Its capacity will be 10,000 CEU or car equivalent units.
The five-storey structure will be developed in two phases, the first of which will cost about US$15 million, CEO Mark Williams said.
Kingston Wharves handled in excess of 170,000 motor vehicle units that were transshipped over the past year to 45 destinations, including places such as Australia and New Zealand, Williams reported to shareholders at the company’s annual general meeting last week. India is also expected to become another touch point soon.
The first phase of the car cargo tower encompasses the ground level and two other storeys.
“What the (Spanish) contractors are doing now is that they’re proceeding to detailed design …,” Williams told the Financial Gleaner, adding that an initial deposit of US$400,000 is being wired to the contractors for that element of the work to begin.
“The minute we get back the detailed design, we’ll submit it to KSAMC” for approval of what will be a steel structure that can be assembled easily and taken down easily,” he said.
“We’re starting with 1,800 to 2,000 (car spaces). The plan ultimately is to accommodate 10,000 car equivalent units on the tower,” he said.
Construction of the initial is expected to begin in three months.
But Kingston Wharves is now weighing whether to combine both phases of the project.

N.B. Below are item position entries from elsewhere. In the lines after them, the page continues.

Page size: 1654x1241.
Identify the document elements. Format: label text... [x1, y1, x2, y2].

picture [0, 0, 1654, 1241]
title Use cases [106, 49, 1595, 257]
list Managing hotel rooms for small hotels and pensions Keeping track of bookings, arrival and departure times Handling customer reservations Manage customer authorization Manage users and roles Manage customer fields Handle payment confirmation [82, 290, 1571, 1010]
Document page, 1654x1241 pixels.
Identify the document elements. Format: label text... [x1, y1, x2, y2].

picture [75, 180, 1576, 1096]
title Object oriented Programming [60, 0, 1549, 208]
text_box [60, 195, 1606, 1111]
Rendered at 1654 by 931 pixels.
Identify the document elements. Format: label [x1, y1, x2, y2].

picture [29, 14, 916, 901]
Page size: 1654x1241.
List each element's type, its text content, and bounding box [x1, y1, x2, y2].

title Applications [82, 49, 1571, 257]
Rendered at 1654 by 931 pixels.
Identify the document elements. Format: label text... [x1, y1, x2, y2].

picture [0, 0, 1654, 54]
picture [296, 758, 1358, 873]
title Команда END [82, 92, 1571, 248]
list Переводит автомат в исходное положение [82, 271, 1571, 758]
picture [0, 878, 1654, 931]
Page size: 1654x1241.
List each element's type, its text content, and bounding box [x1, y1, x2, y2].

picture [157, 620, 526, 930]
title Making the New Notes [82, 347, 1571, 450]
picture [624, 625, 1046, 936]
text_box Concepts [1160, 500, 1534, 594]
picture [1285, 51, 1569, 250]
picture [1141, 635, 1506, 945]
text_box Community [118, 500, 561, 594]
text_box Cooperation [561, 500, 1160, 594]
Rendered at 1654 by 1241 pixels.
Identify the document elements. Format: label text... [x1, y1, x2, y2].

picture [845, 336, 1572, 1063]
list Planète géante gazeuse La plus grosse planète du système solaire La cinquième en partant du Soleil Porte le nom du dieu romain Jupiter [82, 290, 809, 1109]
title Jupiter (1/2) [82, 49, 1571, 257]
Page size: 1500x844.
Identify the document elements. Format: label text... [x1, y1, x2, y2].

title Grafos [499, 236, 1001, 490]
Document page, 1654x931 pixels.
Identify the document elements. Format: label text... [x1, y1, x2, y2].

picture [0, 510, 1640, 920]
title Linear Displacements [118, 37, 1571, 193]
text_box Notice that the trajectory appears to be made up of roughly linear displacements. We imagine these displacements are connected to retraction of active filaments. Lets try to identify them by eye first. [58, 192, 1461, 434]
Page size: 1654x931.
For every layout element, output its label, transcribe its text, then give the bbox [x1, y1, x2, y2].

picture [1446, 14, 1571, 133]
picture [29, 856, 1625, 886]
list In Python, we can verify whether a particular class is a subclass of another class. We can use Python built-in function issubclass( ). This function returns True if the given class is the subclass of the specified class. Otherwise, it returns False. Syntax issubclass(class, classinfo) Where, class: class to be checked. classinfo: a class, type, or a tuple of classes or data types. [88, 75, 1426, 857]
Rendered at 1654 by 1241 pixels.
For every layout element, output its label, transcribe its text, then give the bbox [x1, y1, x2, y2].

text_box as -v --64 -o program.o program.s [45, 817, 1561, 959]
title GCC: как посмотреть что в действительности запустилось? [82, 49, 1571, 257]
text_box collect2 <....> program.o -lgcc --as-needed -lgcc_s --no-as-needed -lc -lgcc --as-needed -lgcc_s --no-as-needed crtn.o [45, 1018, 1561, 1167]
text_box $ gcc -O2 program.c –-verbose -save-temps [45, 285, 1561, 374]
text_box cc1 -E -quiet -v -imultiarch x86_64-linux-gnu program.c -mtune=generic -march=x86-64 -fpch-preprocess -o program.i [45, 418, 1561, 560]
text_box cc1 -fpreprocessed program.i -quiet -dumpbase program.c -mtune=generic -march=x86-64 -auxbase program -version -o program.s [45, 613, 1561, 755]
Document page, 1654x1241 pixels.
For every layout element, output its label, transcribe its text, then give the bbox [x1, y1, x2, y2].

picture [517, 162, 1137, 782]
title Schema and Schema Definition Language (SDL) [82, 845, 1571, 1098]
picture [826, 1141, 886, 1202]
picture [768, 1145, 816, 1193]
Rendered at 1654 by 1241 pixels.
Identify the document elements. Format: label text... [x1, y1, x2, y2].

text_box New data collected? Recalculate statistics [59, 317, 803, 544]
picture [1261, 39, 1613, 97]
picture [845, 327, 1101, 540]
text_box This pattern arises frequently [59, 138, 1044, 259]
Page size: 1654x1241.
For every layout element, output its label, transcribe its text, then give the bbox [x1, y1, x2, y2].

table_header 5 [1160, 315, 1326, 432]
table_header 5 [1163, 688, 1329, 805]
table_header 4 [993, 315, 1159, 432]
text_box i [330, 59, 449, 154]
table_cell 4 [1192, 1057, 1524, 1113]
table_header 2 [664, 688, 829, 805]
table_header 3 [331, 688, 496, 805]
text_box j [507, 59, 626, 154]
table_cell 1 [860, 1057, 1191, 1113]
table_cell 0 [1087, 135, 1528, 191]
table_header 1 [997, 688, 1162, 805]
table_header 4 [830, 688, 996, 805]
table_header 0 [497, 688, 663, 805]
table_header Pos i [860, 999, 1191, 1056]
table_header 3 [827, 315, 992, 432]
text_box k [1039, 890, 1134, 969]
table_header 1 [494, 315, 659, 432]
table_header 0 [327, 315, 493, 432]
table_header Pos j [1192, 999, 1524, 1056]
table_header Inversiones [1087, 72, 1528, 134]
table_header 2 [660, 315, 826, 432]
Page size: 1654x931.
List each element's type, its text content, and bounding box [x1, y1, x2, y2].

“We’re having that conversation with the shipping lines to merge phase one and two together, but that is still preliminary,” Williams said.
The port executive said Kingston Wharves can do a lot more business than the 170,000 car equivalent units or CEUs it currently transships. One CEU is equivalent to the space for a standard passenger car. As such, it is anticipatory of a new plan by the Jamaican government to change the road alignment for Marcus Garvey Drive, which will create more port lands.
“All that property south of that [new alignment] will become the port boundary …” Williams said.
“We have the capacity to move a lot more (cars); so, we really need space to expand and develop,” he told the Financial Gleaner. The Jamaican government has “some high-level design of how to move the road. So that’s a conversation that we’re having regularly with them,” he said.